M専用の新しい3.0L直6ツインターボを搭載

世界中に広まるSUVブームに乗って、昨今ではアウディがSQシリーズ、メルセデスがAMGバージョンでパワーSUVを送り出してその市場を席巻している。だが、残るプレミアム御三家のBMW M社はV8を搭載した「X5 M」と「X6 M」こそラインアップしているが、ミドルクラスの「X3」と「X4」にはワンランク下のMパフォーマンスモデルしか設定がなかった。

しかし、昨年秋にニュルブルクリンクで開催されたDTM最終戦で、ようやくX3とX4のMバージョンのプロトタイプが公開され、期待は一気に高まったのである。さらに今年に入って市販バージョンが完成。私はM社の特別な計らいで、スタティック・スニーク・プレビュー(静止状態での内覧会)に参加するチャンスを得た。

厳重に警備されたミュンヘン郊外のスタジオではBMW M社の開発担当副社長であるディルク・ヘッカーが私を迎えてくれた。氏は早速「ずいぶんとお待たせしたのは理由がありました。それはMバージョンに相応しいパワープラントがなかったからです。そしてようやく、全く新しい直列6気筒のM専用エンジンが完成し、SAVとSAVクーペに本格的なMバージョンを揃えることができたのです」と始めた。

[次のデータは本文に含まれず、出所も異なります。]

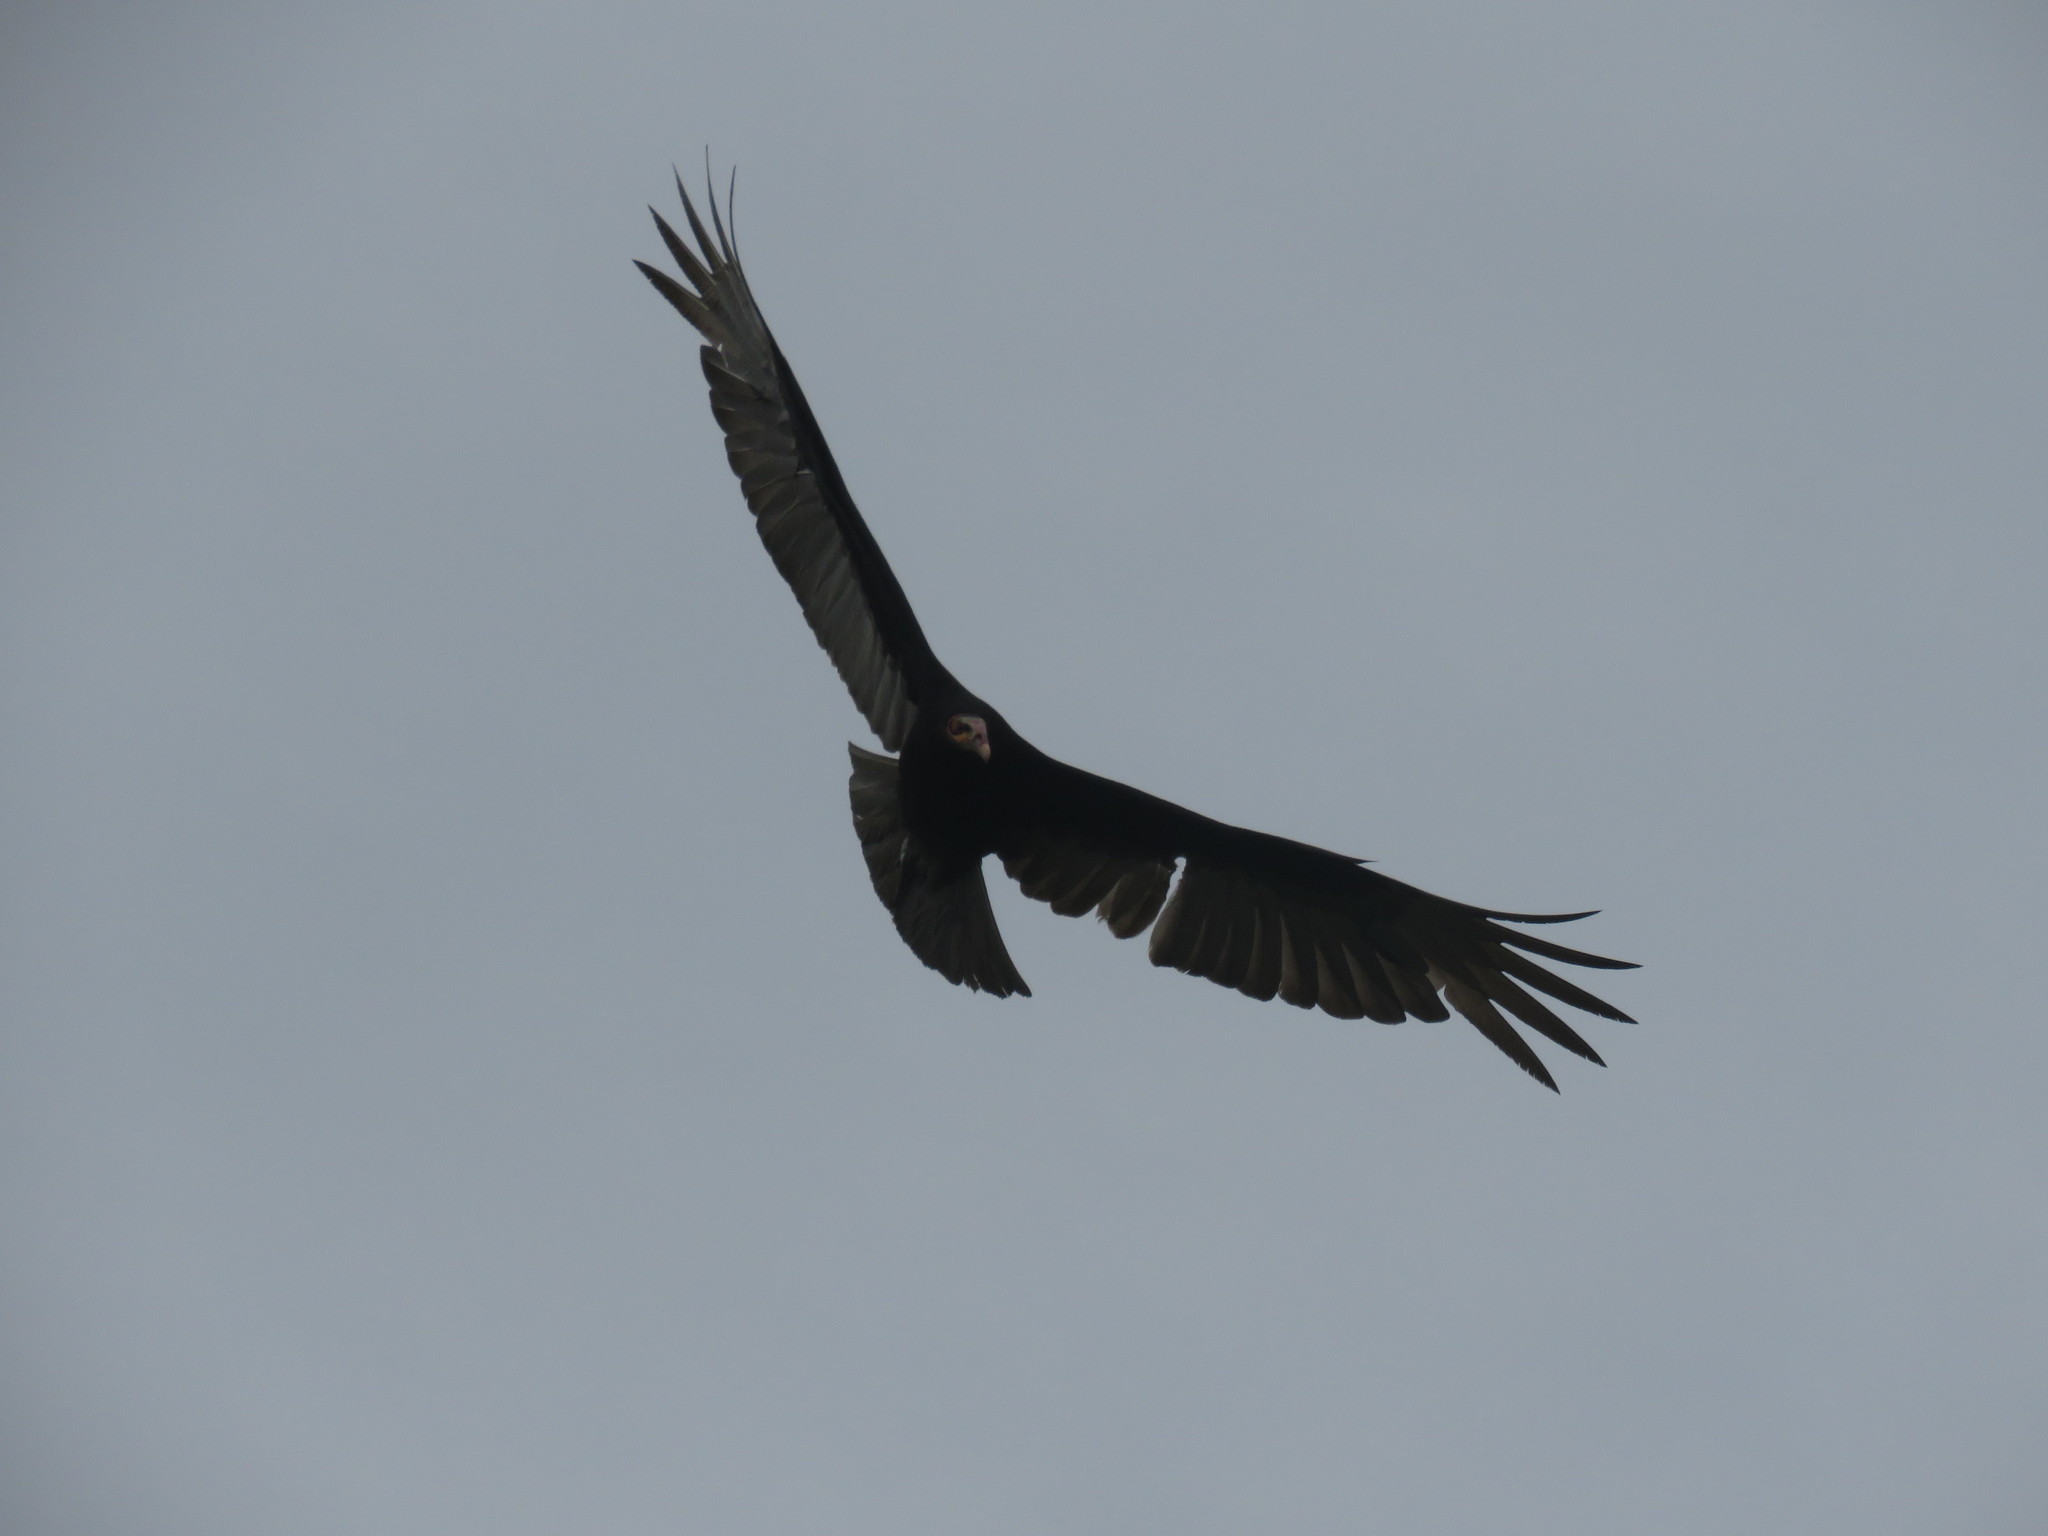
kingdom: Animalia
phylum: Chordata
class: Aves
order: Accipitriformes
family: Cathartidae
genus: Cathartes
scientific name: Cathartes burrovianus
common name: Lesser yellow-headed vulture
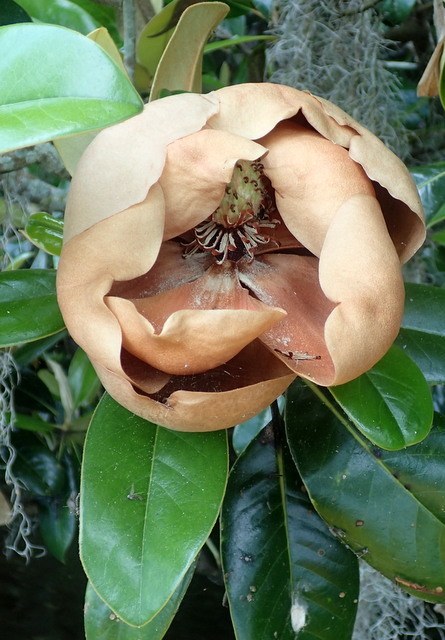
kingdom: Plantae
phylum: Tracheophyta
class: Magnoliopsida
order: Magnoliales
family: Magnoliaceae
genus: Magnolia
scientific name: Magnolia grandiflora
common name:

開発コード「S58」と呼ばれる直列6気筒3.0Lツインターボエンジンは91mmというシリンダーピッチから推測すれば明らかに「B58」エンジンをベースにしているが、ヘッカー氏によればシリンダーピッチ以外は、ヘッド、ブロック、レースにも対応できるオイルパンまで、ビス一本から全く新しく設計されているという。その結果、スタンダードで最高出力480ps/最大トルク600Nm、コンペティションバージョンはなんと1.0Lあたり170psの510psを発生する。

組み合わされるトランスミッションはZFの8速スポーツAT(M8HP76)。4輪駆動システムはM5から移植した後輪駆動キャラクター(テールハッピー)で、オプションで前輪をフリー、すなわち後輪のみを駆動するというSUVにはあるまじき離れ業もできる。

注目のパフォーマンスは0-100km/hが4.2秒 (コンペティションは4.1秒)、最高速度は両モデル共に250Km/hでリミッターが作動するが、オプションでM仕様が280km/h、コンペティションではさらに285km/hまで引き上げることが可能だ。